> **WHAT YOU SHOULD DO**
Copy out, from the data below, each line in which the word "different" occurs.

=== PROVIDED DATA ===

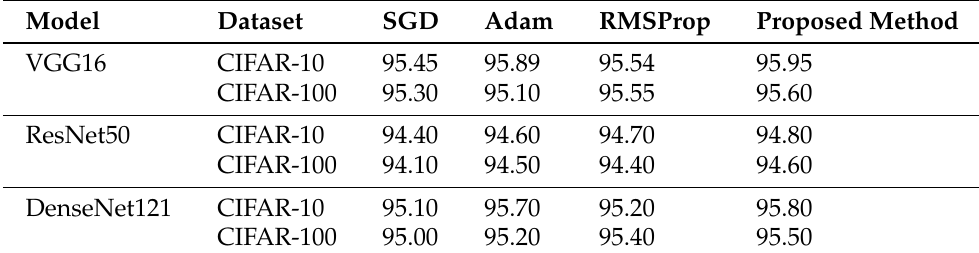
Table 5. Testing accuracy for the various machine learning models.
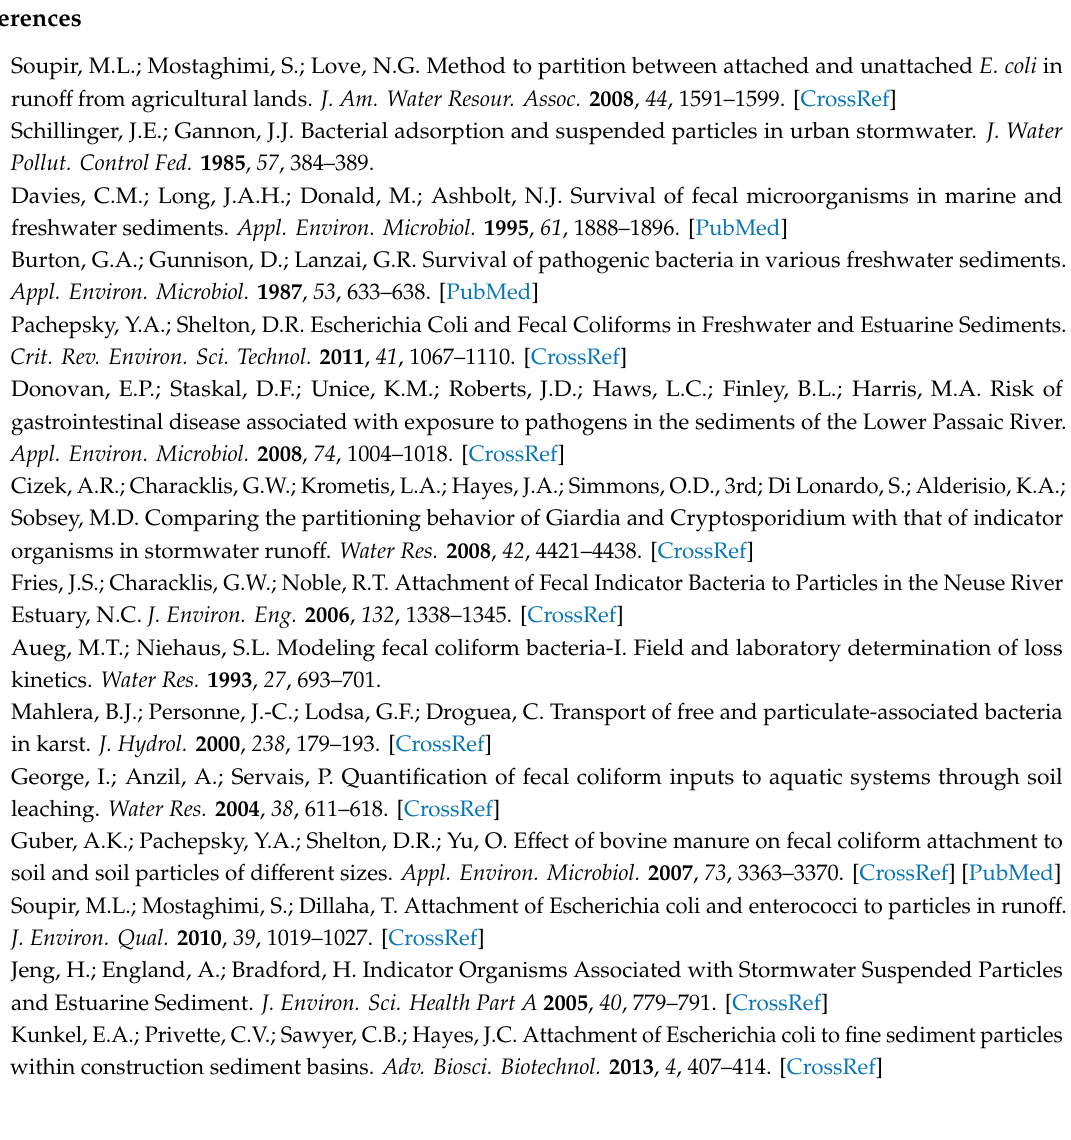
Figure S1: E. coli flux measurement and results. ( a ) Picked positions for measuring E. coli flux in the cross-section of the channel. ( b ) The cumulative average of E. coli flux at selected positions, Figure S2: Scanning electron microscope (SEM) micrographs of glass microspheres. ( a ) 10 µ m microspheres at low magnification ( × 10k); ( b ) 10 µ m microspheres at high magnification ( × 30k); ( c ) 20 µ m microspheres at low magnification ( ×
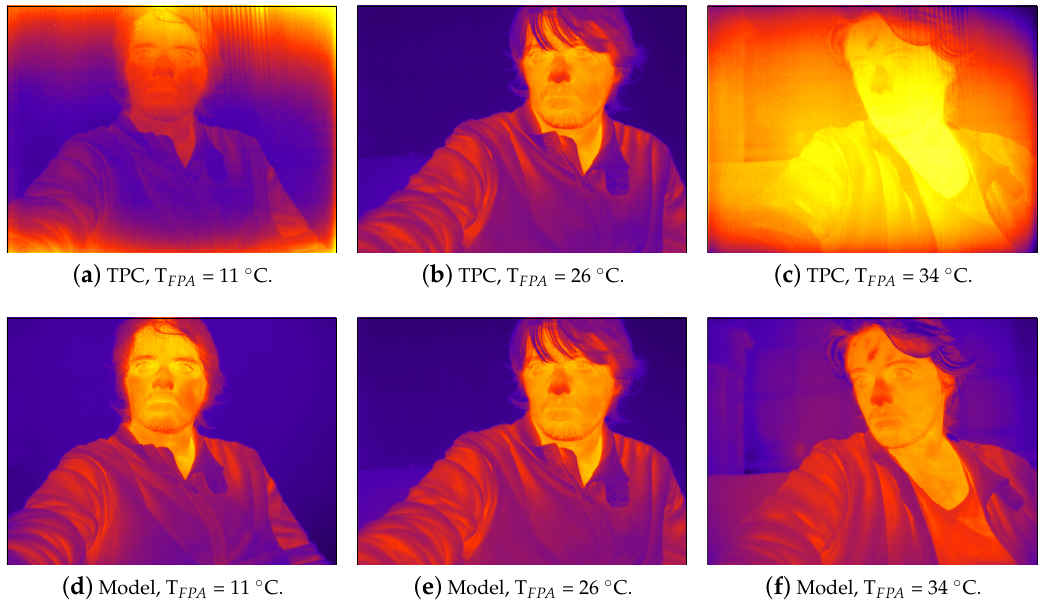
Figure 5. Video captures from the FLIR core at different focal plane array (FPA) temperatures. ( top ) Using two-point calibration (TPC); ( bottom ) Using our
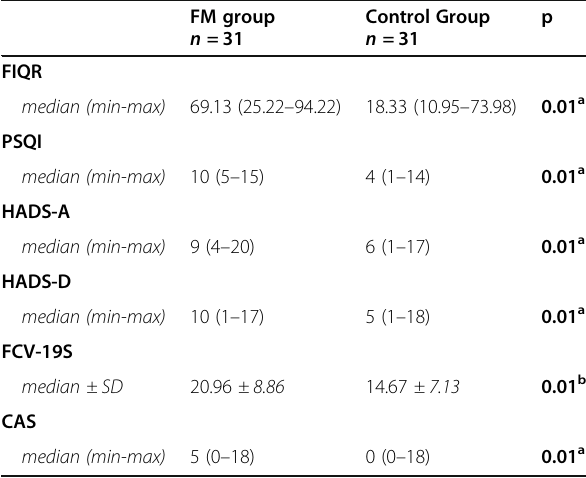
Table 2 Comprassion of results of Fibromiyalgia Impact Questionnare, Pitsburg Sleep Quality Index, Hospital Anxiety and Depression Scale, Fear of COV İ D-19 Scale, and Coronavirus Anxiety Scele between two groups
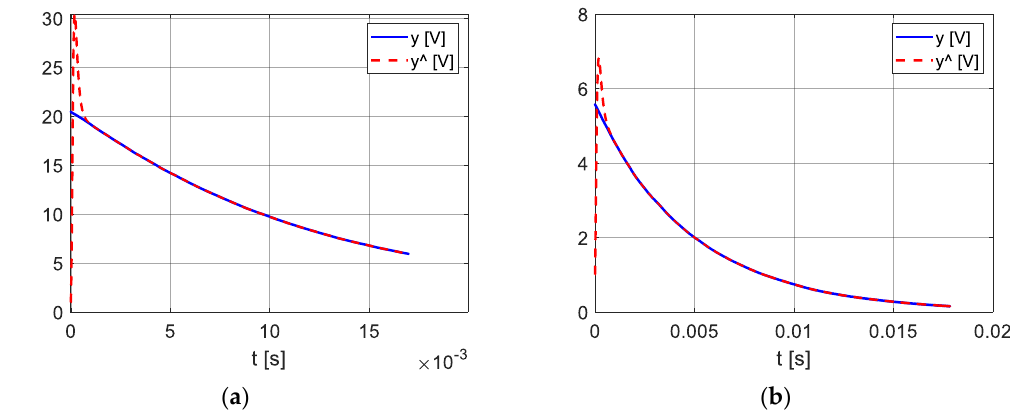
Figure 17. Two-stage discharge of a 470 µ F capacitor. Recording resolution: 200 ns. ( a ) The first discharging stage; ( b ) the second discharging stage.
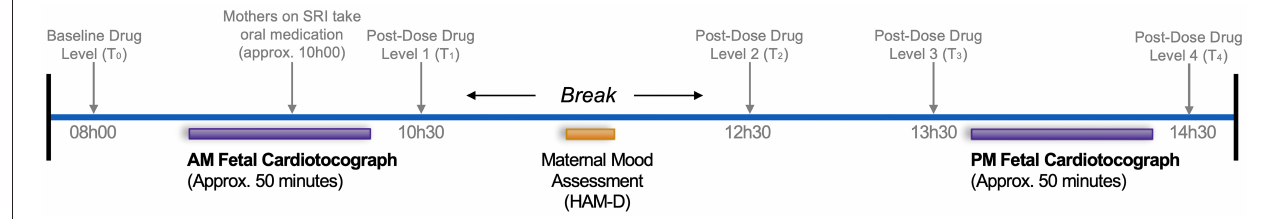
FIGURE 1 | Data collection sequence at 36-weeks’ gestation assessing pre- and post-SRI dose effects on the fetus. Text in gray pertains to SRI-treated mothers only. Times are approximate and represent the median, rounded to the nearest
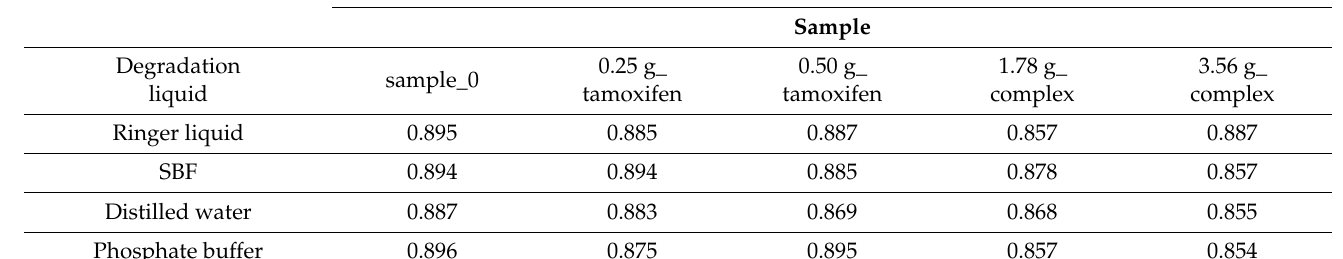
Table 5. Masses of samples verified during their incubation in physiological liquids .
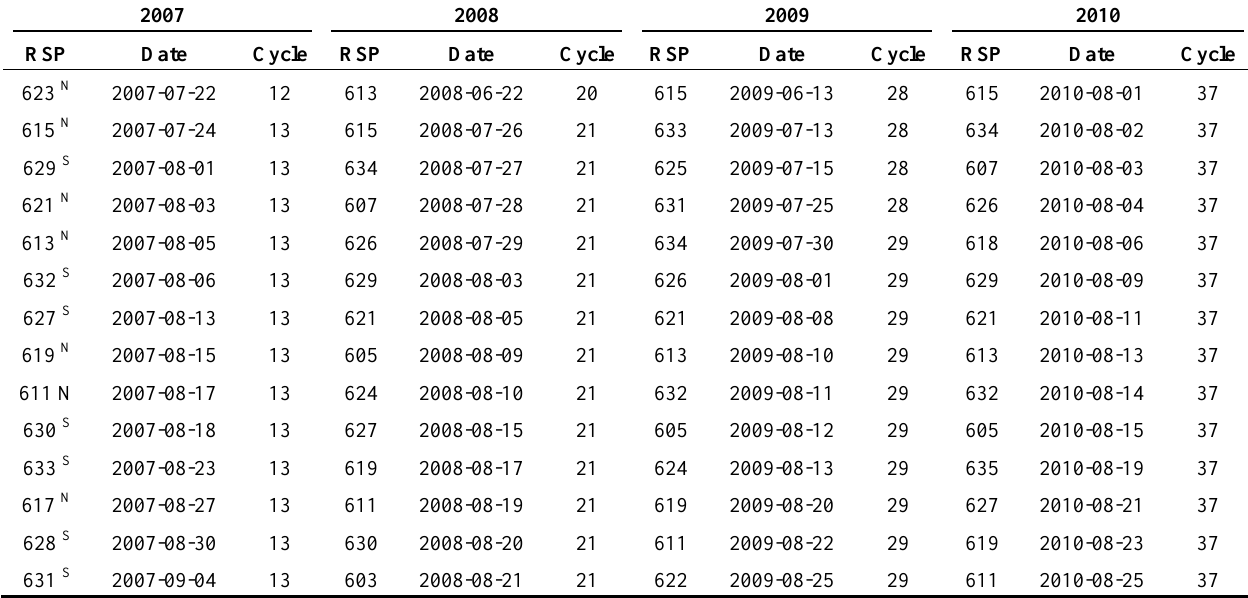
Table 1. Advanced Land Observing Satellite (ALOS) Phased Array L-band type Synthetic Aperture Radar (PALSAR) Kyoto and Carbon (K&C) strip data acquired during summer/fall of 2007, 2008, 2009 and 2010. For the 2007 dataset, N refers to data acquired over the county of Västerbotten in the north of Sweden and S refers to data acquired over the counties of Västra Götaland and Jönköping in the south of Sweden. RSP (Reference System for Planning) corresponds to the satellite path number; Date corresponds to image acquisition date; Cycle corresponds to the satellite orbital cycle number (1 cycle = 46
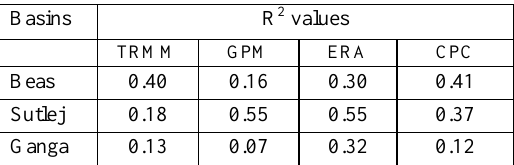
Table 1. Correlation coefficients for different products compared with reference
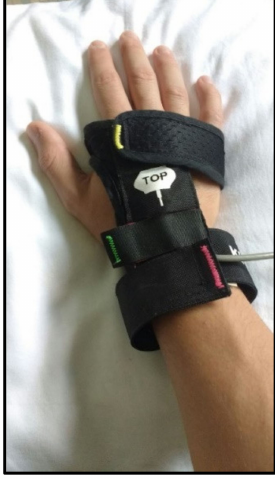
Figure 2. Sensorized electromagnetic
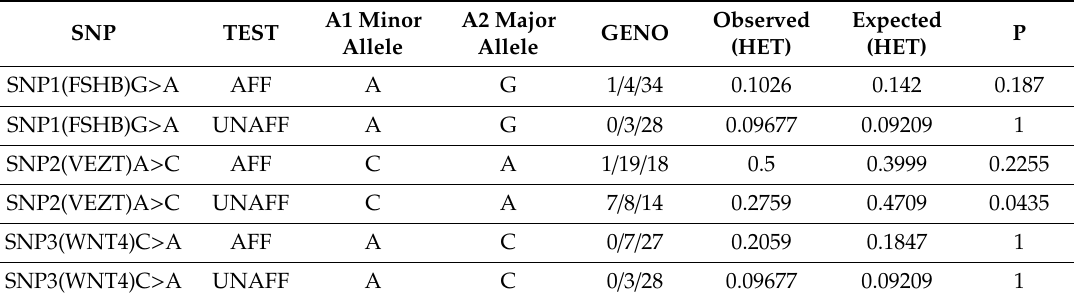
Table 4. Expected and observed frequencies and HWE p -values for SNPs investigated in groups of a ff ected cases and healthy controls.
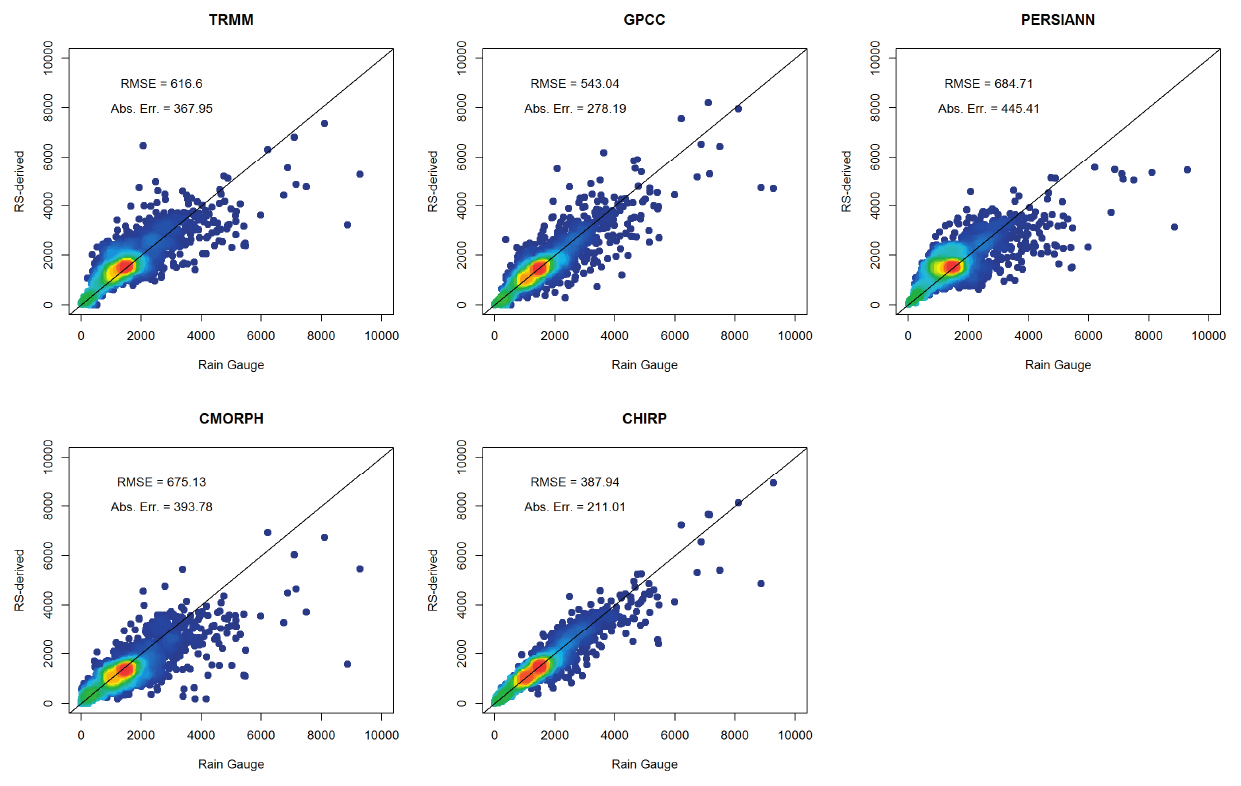
Figure 7. Scatterplot of Rain gauges versus Satellite-derived (RS-derived) precipitation for the entire South America. Reddish (bluish) areas in the plots indicate a higher (lower) density of sample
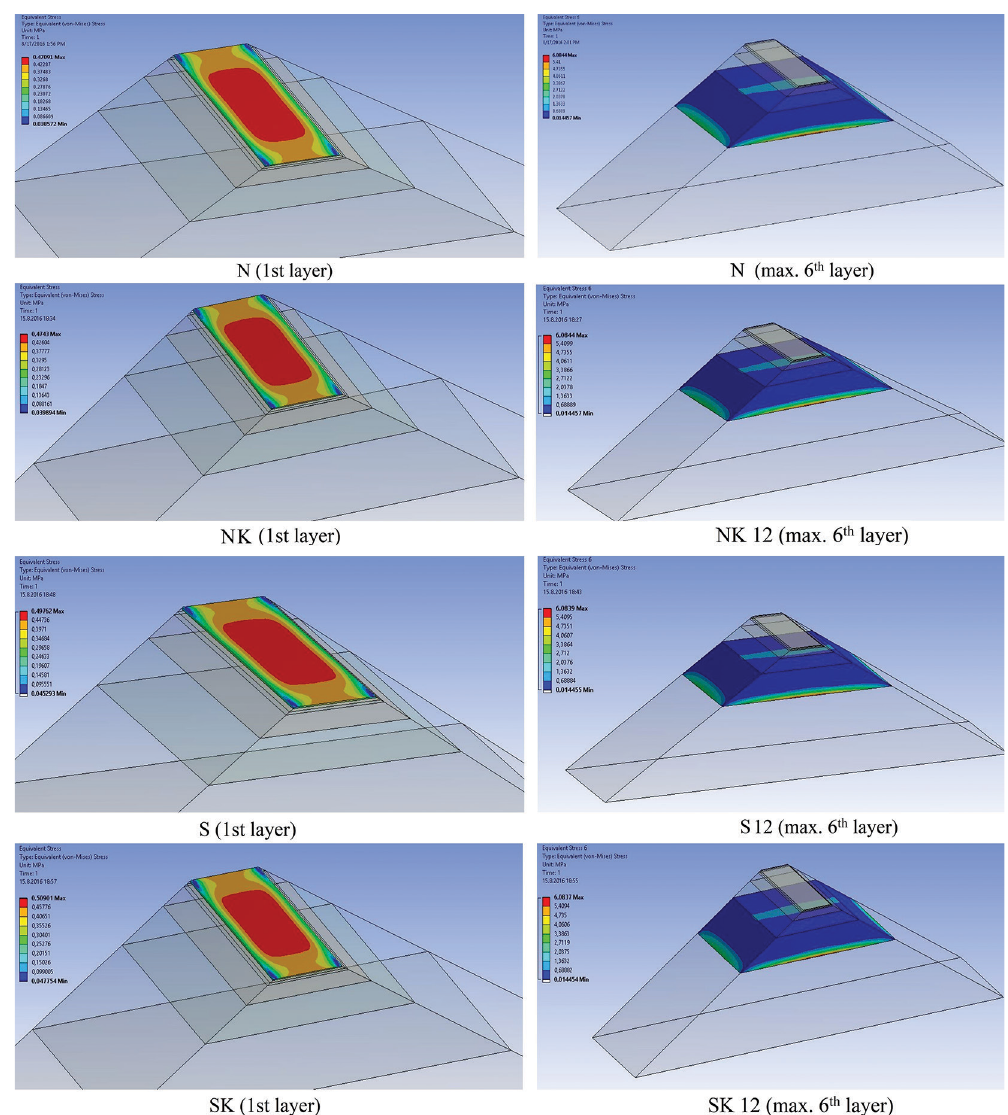
Figure 7. Von Mises Stresses on FEM models for the 1st layer (pavement) and max 6th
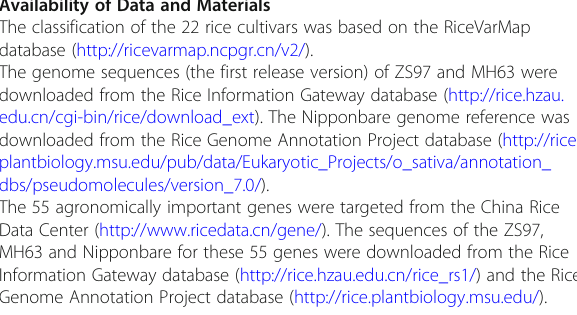
and 90bp. Figure S3 . Comparation of potential LInDel markers among three genomes. Figure S4. Dendrogram of 22 rice varieties derived by UPGMA from 312 LInDel markers. Figure S5. Detection of the hybrids Shanyou 63 from ZS97 and MH63 (MH63 as female parent). Figure S6. The genetic linkage map of 20 LInDel markers on chromosome 1. Four breeding markers were labeled on the corresponding position. Additional file 2. The 20-90 bp LInDels between ZS97 and MH63. Additional file 3. The 30-55 bp LInDels between ZS97 and MH63 for markers design. Additional file 4. The 1838 unique LInDel markers designed by 30-55 bp LInDels. Additional file 5. The 30-55 bp LInDels between ZS97 and Nipponbare or between MH63 and Nipponbare. Additional file 6. The 4744 unique LInDel markers designed by the 30- 55 bp LInDels Additional file 7. The 346 LInDel markers chosen for validation.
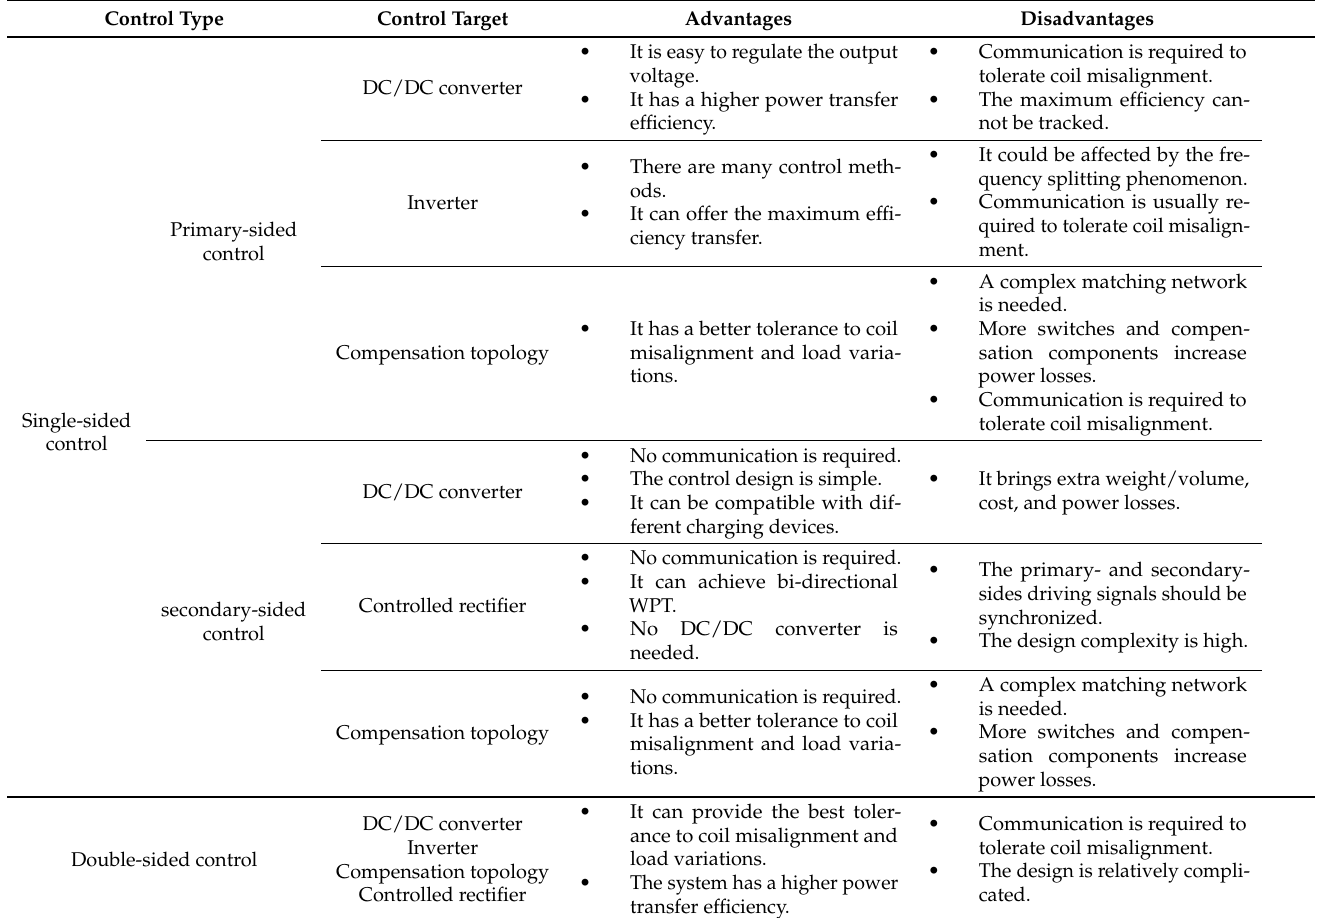
Table 7. Summary and comparison of the control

===

> **PROBLEM SOLUTION**
Figure 5. Video captures from the FLIR core at different focal plane array (FPA) temperatures. ( top ) Using two-point calibration (TPC); ( bottom ) Using our
Table 1. Correlation coefficients for different products compared with reference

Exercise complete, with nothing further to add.